Ahlaki kötülüklerin özgür iradeye bağlı olarak açıklanmasının yanı sıra pek çok romanda kötülük, yaratılışa ve aileye bağlı olarak açıklanır. “Zehra” romanında

meydana gelen kötülükler Zehra’nın tercihlerine bağlı olarak açıklanıyorsa da yaratılışı itibariyle kıskanç olduğu belirtilen Zehra’nın bu şartlar altında özgür bir tercihte bulunabileceği tam olarak söylenemez.

“Yeryüzünde Bir Melek” romanında Arife ve Cevriye, “Müşahedat” romanında Agavni kendi istekleri ile ve yine bilişsel bir tercihle şehvet yolunu seçmiş ve kötü yola sapmış kadınlardır. Arife ve Cevriye sadece maruz kalma açısından değil sebep olma açısından da kötülüğü motive etmişlerdir. Arife, yaptığı her şeyi isteyerek, planlayarak ve sonuçlarını bilerek yapmıştır; ancak Cevriye’nin durumu ondan bazı farklılıklar taşımaktadır. İsmail’den ayrılarak Raziye adıyla fuhuş yapıp hem kendini hem de Raziye gibi namuslu bir kadının adını düşüren Cevriye, yaptıklarını Kandım.” (YBM,298) şeklinde açıklar. Cevriye, yaptıklarını Arife’ye kandığını söyleyerek açıklarken bu eylemlerin tam olarak özgür bir irade ile gerçekleşmediğini ve sorumluluk sahibinin doğrudan kendisi olmadığını belirtmek ister. Her şeyi Arife planlamıştır ve o sadece bu kötücül plana uymuştur, böylece kötü olan Cevriye değil, plandır. Savunmasını bu şekilde yapan Cevriye, romanın sonunda ilahi adalet açısından da cezalandırılmayarak mazur görülmüştür.

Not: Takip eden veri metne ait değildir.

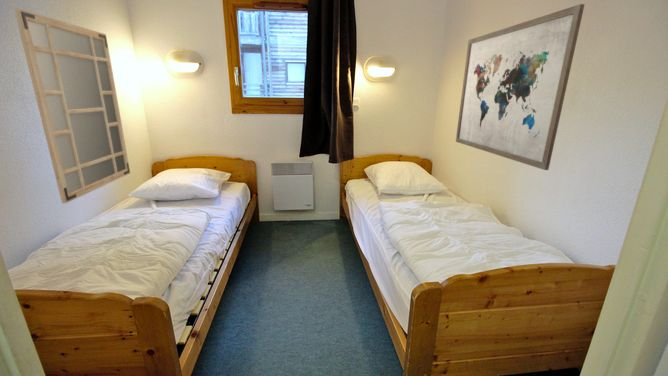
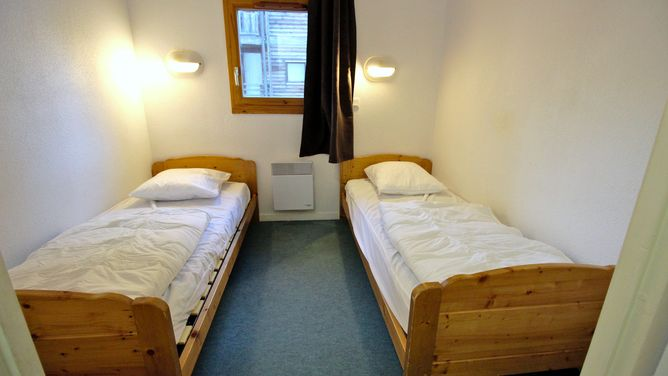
- wall art [455,3,586,171]
- mirror [13,7,131,204]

Romanlarda kötü olarak öne sürülen bütün kişiler, genellikle şeytana külahını ters giydirecek kadar zeki kişilerdir. Bunun iki açıdan önemi vardır: Birincisi bu insanların yüksek zekâ düzeyine sahip olmalarıdır, ikincisi ise zekâ sahibi insanın şeytanla boy ölçüşmesidir. “Erbâb-ı şer ve fesadın ekseriya erbâb-ı hayr ve hasenattan

dahi zeki oldukları muhakkaktır” (EC,187). Kötülerin bu kadar zeki oluşu,

davranışlarının belli bir bilinçle ve özgür irade ile tasarlanarak oluştuğunuı göstermektedir. İnsan, zekâsını kötü yönde kullanarak kötülüğe sebep olmuş ve kendini şeytana rakip olarak öne sürmüştür. Mehpeyker (İntibah), Şehriyar (Cezmi), Ceylan (Jön Türk), Arife (Yeryüzünde Bir Melek), Hediye (Esrâr-ı Cinâyât); Dominica Badia (Hasan Mellah yahut Sır İçinde Esrâr), Sarpson (Hayret), Halil Suri (Esrâr-ı Cinâyât), Sinyor Giorgino (Haydut Montari), Papa Brasill ve Laroch (Cinli Han), Mesut Ağa (Dünyaya İkinci Geliş yahut Sır içinde Esrâr) ve daha pek çok kötü kişi, zekilikleri öne çıkmakta ve kötülüğü bilişsel olarak seçmektedirler.